- **TEXT**:
A reader sent me a link to a story on Gateway Pundit about the latest moves in what I am convinced is an effort to drive sound military chaplains out of military service.

Obama Continues His Assault on Christians: Will Force Military Chaplains to Marry Gays
Posted by Jim Hoft on Wednesday, May 16, 2012

The first gay president will force military chaplains to perform same sex marriages or face repercussions. This follows the administration’s very public assault on the Catholic Church earlier this year with their mandate that forces religious organizations to pay for employees’ birth control.

Barack Obama will force military chaplains to marry gays.
CNS News reported:

The Obama administration “strongly objects” to provisions in a House defense authorization bill that would prohibit the use of military property for same-sex “marriage or marriage-like” ceremonies, and protect military chaplains from negative repercussions for refusing to perform ceremonies that conflict with their beliefs, according to the Office of Management and Budget (OMB).

- **SET TASK 1**:
Reproduce the records from the line containing "scientific name: Mergus merganser" through the line containing "genus: Gynacantha", including both of those lines.
The text and the records are unrelated to each other.

- **DATASET RECORDS**:
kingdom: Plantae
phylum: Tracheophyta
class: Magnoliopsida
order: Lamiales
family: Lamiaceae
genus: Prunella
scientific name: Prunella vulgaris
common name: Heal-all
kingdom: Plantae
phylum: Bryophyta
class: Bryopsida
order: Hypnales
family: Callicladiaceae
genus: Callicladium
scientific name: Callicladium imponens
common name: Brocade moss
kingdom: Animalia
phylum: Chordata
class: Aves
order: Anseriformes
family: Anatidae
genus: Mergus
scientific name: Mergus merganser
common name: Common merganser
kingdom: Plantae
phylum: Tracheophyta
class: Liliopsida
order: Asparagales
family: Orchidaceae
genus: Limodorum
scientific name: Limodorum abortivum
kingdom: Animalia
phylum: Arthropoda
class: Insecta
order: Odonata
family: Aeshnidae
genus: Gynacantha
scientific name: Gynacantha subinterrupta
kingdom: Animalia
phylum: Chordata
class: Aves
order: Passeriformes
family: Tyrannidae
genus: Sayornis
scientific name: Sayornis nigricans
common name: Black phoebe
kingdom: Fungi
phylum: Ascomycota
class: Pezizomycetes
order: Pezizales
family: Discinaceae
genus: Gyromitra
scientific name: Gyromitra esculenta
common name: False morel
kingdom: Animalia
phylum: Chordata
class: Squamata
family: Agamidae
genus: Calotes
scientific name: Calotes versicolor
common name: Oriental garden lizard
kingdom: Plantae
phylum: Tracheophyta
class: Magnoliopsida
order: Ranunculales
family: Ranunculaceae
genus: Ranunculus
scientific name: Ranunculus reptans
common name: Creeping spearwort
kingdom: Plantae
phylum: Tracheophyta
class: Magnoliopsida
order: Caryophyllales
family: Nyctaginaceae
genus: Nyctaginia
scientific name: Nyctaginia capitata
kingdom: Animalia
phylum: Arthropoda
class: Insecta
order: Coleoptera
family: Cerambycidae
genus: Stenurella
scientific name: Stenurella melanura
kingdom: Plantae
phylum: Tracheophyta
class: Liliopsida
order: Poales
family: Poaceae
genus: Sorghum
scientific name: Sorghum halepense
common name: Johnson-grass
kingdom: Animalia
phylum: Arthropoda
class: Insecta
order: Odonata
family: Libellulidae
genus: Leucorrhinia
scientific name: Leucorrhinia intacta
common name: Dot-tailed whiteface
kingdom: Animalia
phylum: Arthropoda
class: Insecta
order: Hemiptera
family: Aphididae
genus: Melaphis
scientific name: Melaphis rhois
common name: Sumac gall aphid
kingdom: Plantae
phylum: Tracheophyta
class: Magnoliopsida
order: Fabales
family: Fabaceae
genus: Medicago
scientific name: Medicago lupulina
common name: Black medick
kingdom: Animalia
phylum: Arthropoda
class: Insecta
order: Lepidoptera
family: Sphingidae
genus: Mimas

- **SET TASK 2**:
Answer these questions from the text about military chaplains:
(a) On what date was Jim Hoft's post published?
(b) What did the administration's earlier mandate force religious organizations to pay for?
(c) Which office is given as the source for the administration's objection to the House bill's provisions?

- **EXERCISE SOLUTION 1**:
scientific name: Mergus merganser
common name: Common merganser
kingdom: Plantae
phylum: Tracheophyta
class: Liliopsida
order: Asparagales
family: Orchidaceae
genus: Limodorum
scientific name: Limodorum abortivum
kingdom: Animalia
phylum: Arthropoda
class: Insecta
order: Odonata
family: Aeshnidae
genus: Gynacantha

- **EXERCISE SOLUTION 2**:
(a) Wednesday, May 16, 2012
(b) Employees' birth control
(c) The Office of Management and Budget (OMB)